HOW TO COMPLETE THIS TASK >> Pick out each line in the entries below that contains the word "tall". Case counts.

MATERIAL TO PROCESS >>

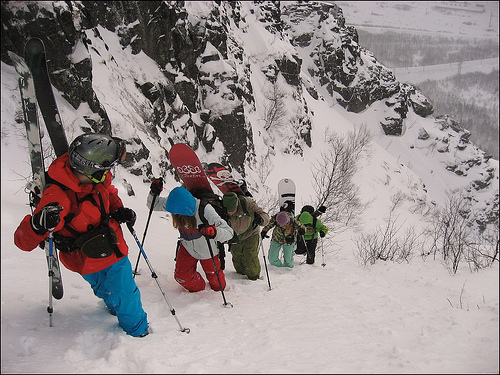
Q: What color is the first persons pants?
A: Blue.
...
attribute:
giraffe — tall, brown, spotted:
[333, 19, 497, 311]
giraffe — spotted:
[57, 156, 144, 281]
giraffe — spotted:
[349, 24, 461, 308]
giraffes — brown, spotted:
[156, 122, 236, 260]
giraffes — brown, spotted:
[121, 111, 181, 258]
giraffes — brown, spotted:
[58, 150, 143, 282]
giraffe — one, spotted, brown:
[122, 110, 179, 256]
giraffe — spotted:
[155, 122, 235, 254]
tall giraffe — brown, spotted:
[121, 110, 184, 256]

PROBLEM SOLUTION >>
giraffe — tall, brown, spotted:
tall giraffe — brown, spotted:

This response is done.